> **Problem statement**
There is one span to output from the data below: the lines starting at the line with "[ Jenkins Integration" and ending at the line with "[ Jira (Two-Way)". Output it exactly, ends included, nothing more.

════════════════════

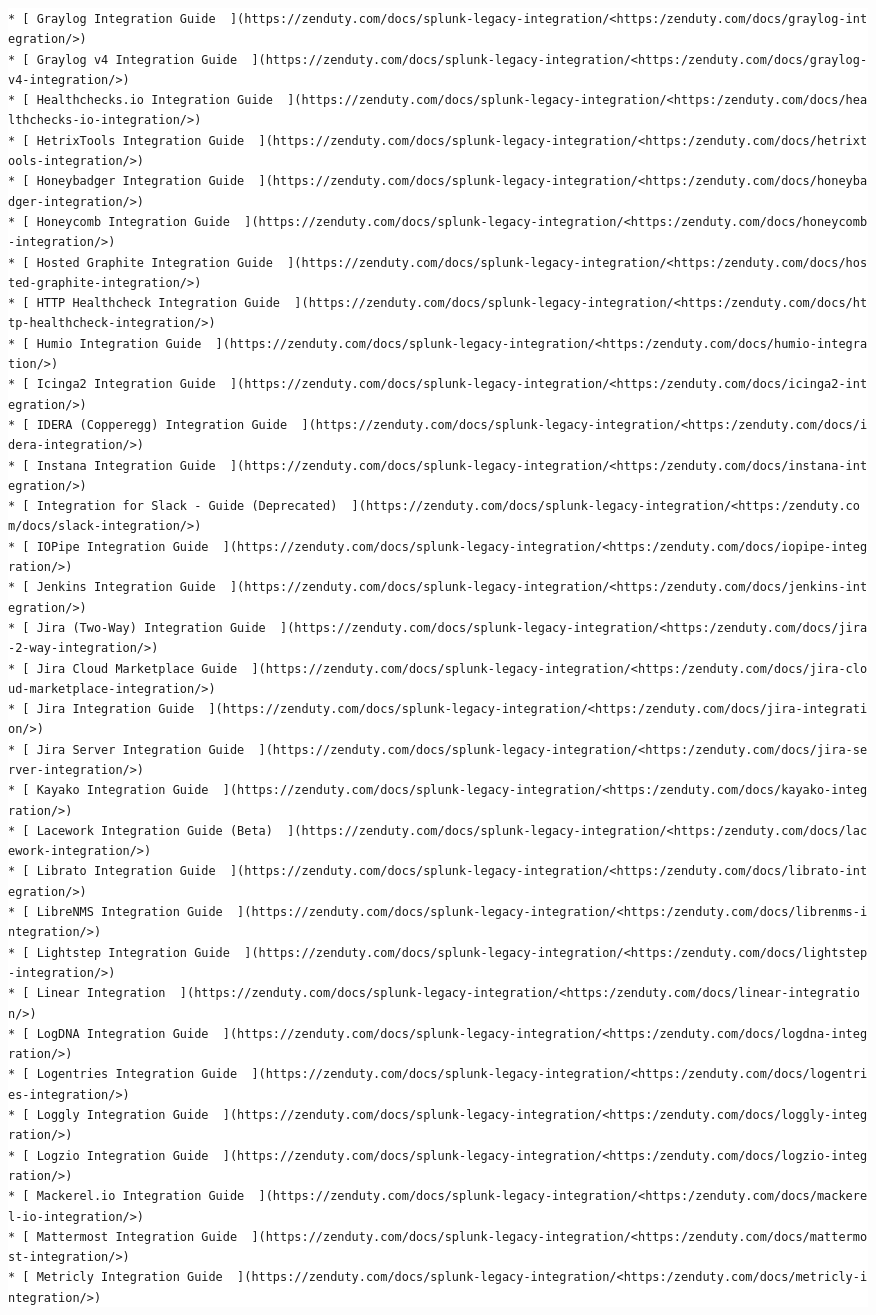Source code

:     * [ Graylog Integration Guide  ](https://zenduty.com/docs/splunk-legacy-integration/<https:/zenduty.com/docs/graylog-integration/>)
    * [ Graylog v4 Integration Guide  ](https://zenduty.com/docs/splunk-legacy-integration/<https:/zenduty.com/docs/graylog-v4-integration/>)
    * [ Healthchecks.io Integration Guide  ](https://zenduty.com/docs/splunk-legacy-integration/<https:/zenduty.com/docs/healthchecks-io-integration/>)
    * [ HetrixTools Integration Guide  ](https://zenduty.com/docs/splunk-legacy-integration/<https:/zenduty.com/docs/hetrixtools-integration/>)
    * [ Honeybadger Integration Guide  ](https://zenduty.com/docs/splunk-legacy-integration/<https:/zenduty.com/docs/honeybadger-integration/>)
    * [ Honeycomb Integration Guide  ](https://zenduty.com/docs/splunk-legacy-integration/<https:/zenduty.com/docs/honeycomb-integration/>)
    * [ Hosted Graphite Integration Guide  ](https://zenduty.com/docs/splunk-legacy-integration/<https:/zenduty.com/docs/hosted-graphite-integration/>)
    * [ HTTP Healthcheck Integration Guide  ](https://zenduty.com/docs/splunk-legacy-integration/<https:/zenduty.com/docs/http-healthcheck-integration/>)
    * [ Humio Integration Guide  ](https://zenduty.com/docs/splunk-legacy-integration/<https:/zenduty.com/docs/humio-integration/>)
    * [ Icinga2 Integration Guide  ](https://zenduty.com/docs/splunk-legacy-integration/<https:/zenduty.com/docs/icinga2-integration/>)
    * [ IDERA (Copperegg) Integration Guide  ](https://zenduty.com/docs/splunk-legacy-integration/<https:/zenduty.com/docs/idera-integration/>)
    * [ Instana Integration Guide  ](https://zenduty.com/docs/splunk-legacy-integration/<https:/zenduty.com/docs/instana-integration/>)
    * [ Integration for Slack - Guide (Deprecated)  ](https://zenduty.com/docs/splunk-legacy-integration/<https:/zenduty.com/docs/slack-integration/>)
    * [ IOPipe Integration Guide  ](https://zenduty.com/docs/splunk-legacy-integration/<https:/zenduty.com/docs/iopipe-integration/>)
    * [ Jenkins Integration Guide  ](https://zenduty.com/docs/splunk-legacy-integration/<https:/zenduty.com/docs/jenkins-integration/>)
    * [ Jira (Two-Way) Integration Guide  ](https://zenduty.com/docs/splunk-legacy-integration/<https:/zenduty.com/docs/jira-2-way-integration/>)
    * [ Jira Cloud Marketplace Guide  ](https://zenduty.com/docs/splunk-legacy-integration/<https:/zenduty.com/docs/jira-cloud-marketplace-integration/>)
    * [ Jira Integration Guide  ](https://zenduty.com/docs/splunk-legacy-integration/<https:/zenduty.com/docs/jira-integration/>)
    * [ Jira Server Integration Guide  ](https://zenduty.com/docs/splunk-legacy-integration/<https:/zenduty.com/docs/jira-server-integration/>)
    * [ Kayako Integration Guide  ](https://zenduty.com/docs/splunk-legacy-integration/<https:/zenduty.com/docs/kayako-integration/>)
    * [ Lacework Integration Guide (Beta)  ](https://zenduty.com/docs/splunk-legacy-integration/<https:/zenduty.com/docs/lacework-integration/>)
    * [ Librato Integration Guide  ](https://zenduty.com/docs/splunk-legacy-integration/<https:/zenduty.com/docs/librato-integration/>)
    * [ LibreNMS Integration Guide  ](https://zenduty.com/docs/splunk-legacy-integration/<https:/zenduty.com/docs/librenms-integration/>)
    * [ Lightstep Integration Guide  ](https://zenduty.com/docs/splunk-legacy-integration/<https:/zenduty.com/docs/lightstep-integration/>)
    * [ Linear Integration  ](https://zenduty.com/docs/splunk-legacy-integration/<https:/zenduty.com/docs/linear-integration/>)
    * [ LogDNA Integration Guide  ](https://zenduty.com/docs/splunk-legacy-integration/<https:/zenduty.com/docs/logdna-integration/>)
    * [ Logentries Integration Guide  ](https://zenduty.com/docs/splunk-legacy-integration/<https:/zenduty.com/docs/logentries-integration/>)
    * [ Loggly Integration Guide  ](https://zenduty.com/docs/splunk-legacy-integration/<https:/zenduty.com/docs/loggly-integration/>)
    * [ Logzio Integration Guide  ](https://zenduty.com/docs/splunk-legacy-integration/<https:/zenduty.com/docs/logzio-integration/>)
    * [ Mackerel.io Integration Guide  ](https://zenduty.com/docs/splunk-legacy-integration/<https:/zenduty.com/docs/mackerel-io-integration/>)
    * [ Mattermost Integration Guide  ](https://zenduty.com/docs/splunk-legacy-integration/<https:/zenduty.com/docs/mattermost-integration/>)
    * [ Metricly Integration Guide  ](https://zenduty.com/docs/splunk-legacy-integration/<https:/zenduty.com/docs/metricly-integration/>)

════════════════════

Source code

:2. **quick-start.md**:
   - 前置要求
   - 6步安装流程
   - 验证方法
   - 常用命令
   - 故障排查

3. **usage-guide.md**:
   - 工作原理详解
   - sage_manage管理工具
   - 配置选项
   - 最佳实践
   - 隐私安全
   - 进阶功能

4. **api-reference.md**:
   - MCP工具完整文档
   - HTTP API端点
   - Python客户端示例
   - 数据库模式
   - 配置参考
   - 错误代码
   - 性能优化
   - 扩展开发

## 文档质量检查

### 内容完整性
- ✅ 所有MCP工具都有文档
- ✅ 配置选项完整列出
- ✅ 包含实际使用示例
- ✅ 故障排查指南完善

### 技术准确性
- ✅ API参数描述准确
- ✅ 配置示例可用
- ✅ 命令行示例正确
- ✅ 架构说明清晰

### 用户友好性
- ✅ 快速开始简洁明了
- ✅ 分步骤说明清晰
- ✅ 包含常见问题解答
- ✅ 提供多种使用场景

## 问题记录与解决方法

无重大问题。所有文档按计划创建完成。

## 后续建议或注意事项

════════════════════

> **Solution for this task**
    * [ Jenkins Integration Guide  ](https://zenduty.com/docs/splunk-legacy-integration/<https:/zenduty.com/docs/jenkins-integration/>)
    * [ Jira (Two-Way) Integration Guide  ](https://zenduty.com/docs/splunk-legacy-integration/<https:/zenduty.com/docs/jira-2-way-integration/>)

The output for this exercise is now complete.